You can utilise reduce to accomplish this , it makes the code more cleaner and easier to understand

Additionally create a to_fill list to match the columns based on your condition , which can be further modified based on your scenarios.

Data Preparation

data = [("James","","Smith","36","M",3000,1.2),
    ("Michael","Rose"," ","40","M",4000,2.0),
    ("Robert","","Williams","42","M",4000,5.0),
    ("Maria","Anne"," ","39","F",None,None),
    ("Jen","Mary","Brown"," ","F",-1,None)
  ]

schema = StructType([ 
    StructField("firstname",StringType(),True), 
    StructField("middlename",StringType(),True), 
    StructField("lastname",StringType(),True), 
    StructField("age", StringType(), True), 
    StructField("gender", StringType(), True), 
    StructField("salary", IntegerType(), True),
    StructField("amount", DoubleType(), True) 
  ])
 
sparkDF = sql.createDataFrame(data=data,schema=schema)
sparkDF.show()

+---------+----------+--------+---+------+------+------+
|firstname|middlename|lastname|age|gender|salary|amount|
+---------+----------+--------+---+------+------+------+
|    James|          |   Smith| 36|     M|  3000|   1.2|
|  Michael|      Rose|        | 40|     M|  4000|   2.0|
|   Robert|          |Williams| 42|     M|  4000|   5.0|
|    Maria|      Anne|        | 39|     F|  null|  null|
|      Jen|      Mary|   Brown|   |     F|    -1|  null|
+---------+----------+--------+---+------+------+------+

Reduce

to_fill =  [ c for c,d in sparkDF.dtypes if d in ['int','bigint','double']] 

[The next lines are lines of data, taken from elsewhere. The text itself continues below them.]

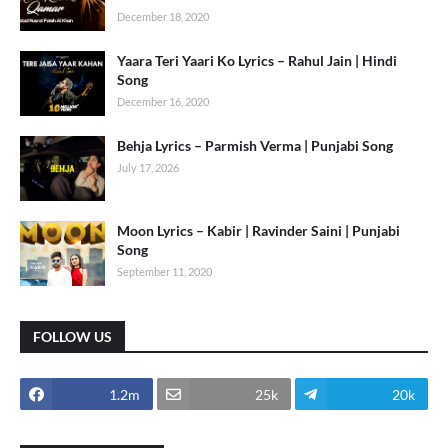
December 18, 2020
Yaara Teri Yaari Ko Lyrics – Rahul Jain | Hindi
Song
December 16, 2020
Behja Lyrics – Parmish Verma | Punjabi Song
July 17, 2026
Moon Lyrics – Kabir | Ravinder Saini | Punjabi
Song
September 11, 2020
FOLLOW US
1.2m
25k
20k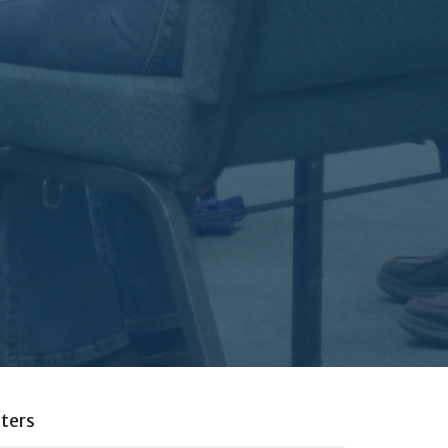
lters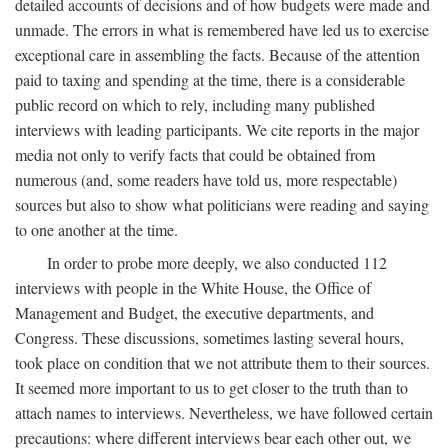
detailed accounts of decisions and of how budgets were made and
unmade. The errors in what is remembered have led us to exercise
exceptional care in assembling the facts. Because of the attention
paid to taxing and spending at the time, there is a considerable
public record on which to rely, including many published
interviews with leading participants. We cite reports in the major
media not only to verify facts that could be obtained from
numerous (and, some readers have told us, more respectable)
sources but also to show what politicians were reading and saying
to one another at the time.
In order to probe more deeply, we also conducted 112
interviews with people in the White House, the Office of
Management and Budget, the executive departments, and
Congress. These discussions, sometimes lasting several hours,
took place on condition that we not attribute them to their sources.
It seemed more important to us to get closer to the truth than to
attach names to interviews. Nevertheless, we have followed certain
precautions: where different interviews bear each other out, we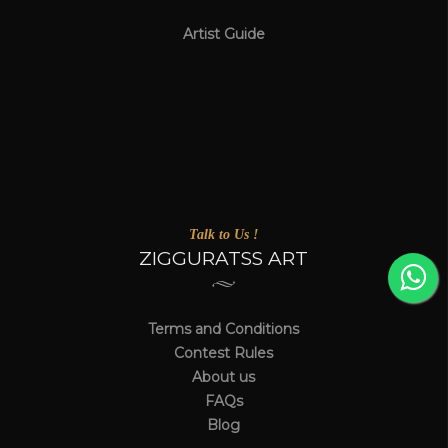
Artist Guide
Talk to Us !
ZIGGURATSS ART
Terms and Conditions
Contest Rules
About us
FAQs
Blog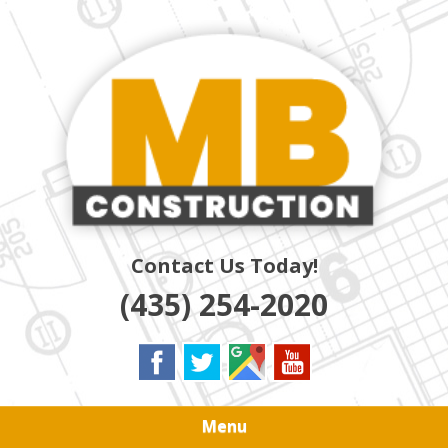
Skip
Quality Residential & Commercial Contractors
to
MB
main
content
CONSTRUCTION
Contact Us Today!
(435) 254-2020
Menu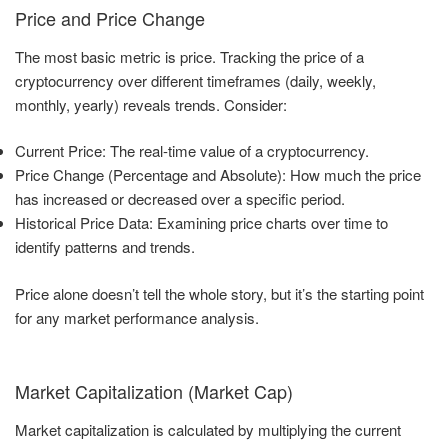
Price and Price Change
The most basic metric is price. Tracking the price of a
cryptocurrency over different timeframes (daily, weekly,
monthly, yearly) reveals trends. Consider:
Current Price: The real-time value of a cryptocurrency.
Price Change (Percentage and Absolute): How much the price
has increased or decreased over a specific period.
Historical Price Data: Examining price charts over time to
identify patterns and trends.
Price alone doesn’t tell the whole story, but it’s the starting point
for any market performance analysis.
Market Capitalization (Market Cap)
Market capitalization is calculated by multiplying the current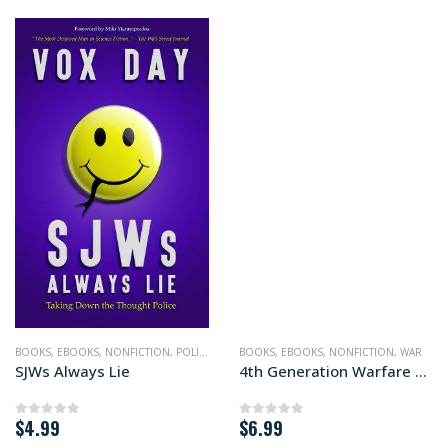
BOOKS
,
POLITICS
,
EBOOKS
,
NONFICTION
,
POLITICS
BOOKS
,
EBOOKS
,
NONFICTION
,
WAR
SJWs Always Lie
4th Generation Warfare Handbook
$
4.99
$
6.99
0
out of 5
0
out of 5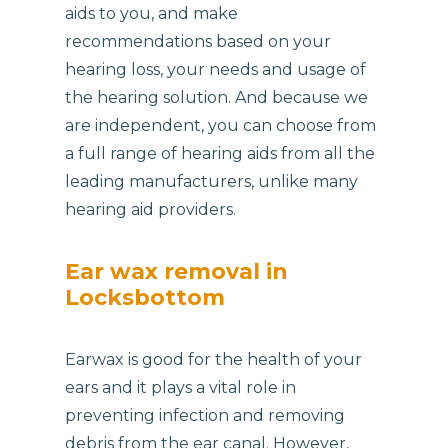
aids to you, and make
recommendations based on your
hearing loss, your needs and usage of
the hearing solution. And because we
are independent, you can choose from
a full range of hearing aids from all the
leading manufacturers, unlike many
hearing aid providers.
Ear wax removal in
Locksbottom
Earwax is good for the health of your
ears and it plays a vital role in
preventing infection and removing
debris from the ear canal. However,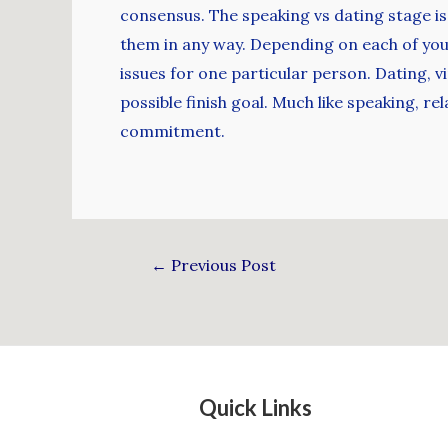
consensus. The speaking vs dating stage is
them in any way. Depending on each of you
issues for one particular person. Dating, vi
possible finish goal. Much like speaking, r
commitment.
←
Previous Post
Quick Links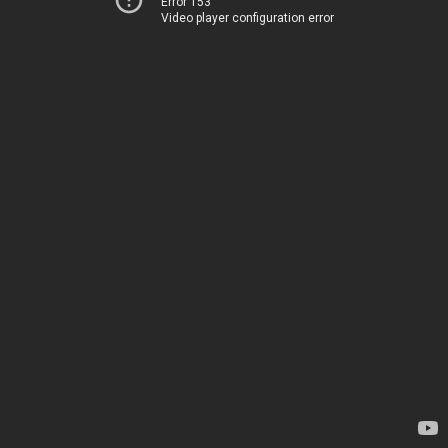
Error 153
Video player configuration error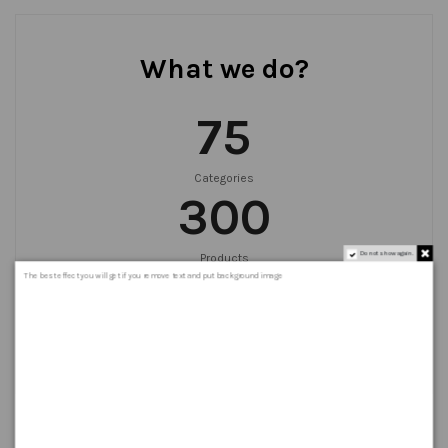
What we do?
75
Categories
300
Do not show again.
Products
999
+
The best effect you will get if you remove text and put background image
Orders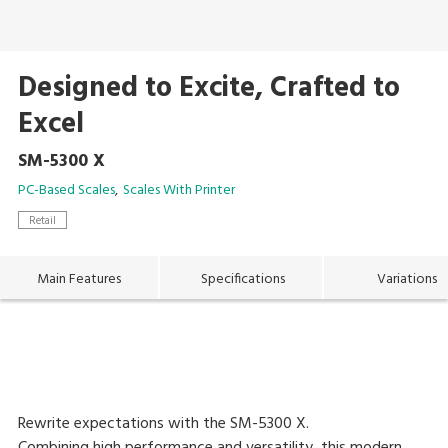
Designed to Excite, Crafted to
Excel
SM-5300 X
PC-Based Scales
Scales With Printer
Retail
Main Features
Specifications
Variations
Rewrite expectations with the SM-5300 X.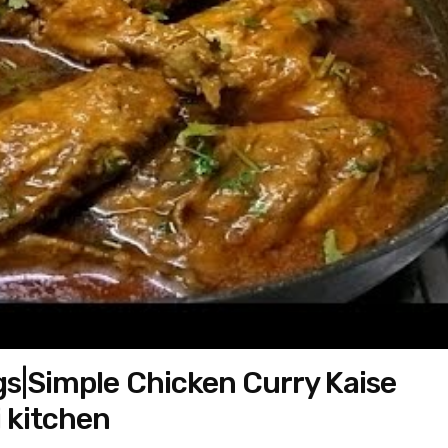
gs|Simple Chicken Curry Kaise
i kitchen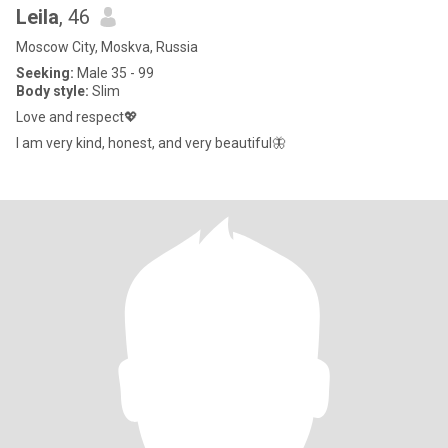
Leila
, 46
Moscow City, Moskva, Russia
Seeking:
Male 35 - 99
Body style:
Slim
Love and respect💖
I am very kind, honest, and very beautiful🦋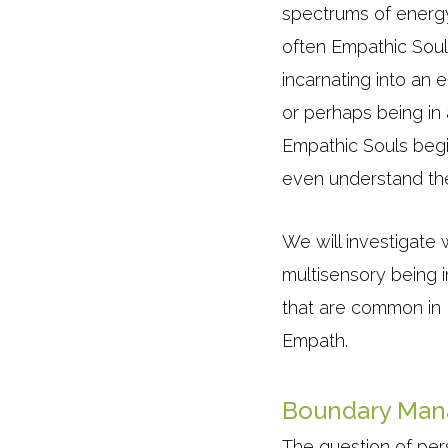
spectrums of energy 
often Empathic Soul
incarnating into an 
or perhaps being in
Empathic Souls begi
even understand the 
We will investigate 
multisensory being i
that are common in 
Empath.
Boundary Ma
The question of pe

# to_fill --> ['salary','amount']

sparkDF = reduce(
    lambda df, x: df.withColumn(x, F.when(F.col(x).isNull(),0).otherwise(F.col(x))),
    to_fill,
    sparkDF,
)

sparkDF.show()

+---------+----------+--------+---+------+------+------+
|firstname|middlename|lastname|age|gender|salary|amount|
+---------+----------+--------+---+------+------+------+
|    James|          |   Smith| 36|     M|  3000|   1.2|
|  Michael|      Rose|        | 40|     M|  4000|   2.0|
|   Robert|          |Williams| 42|     M|  4000|   5.0|
|    Maria|      Anne|        | 39|     F|     0|   0.0|
|      Jen|      Mary|   Brown|   |     F|    -1|   0.0|
+---------+----------+--------+---+------+------+------+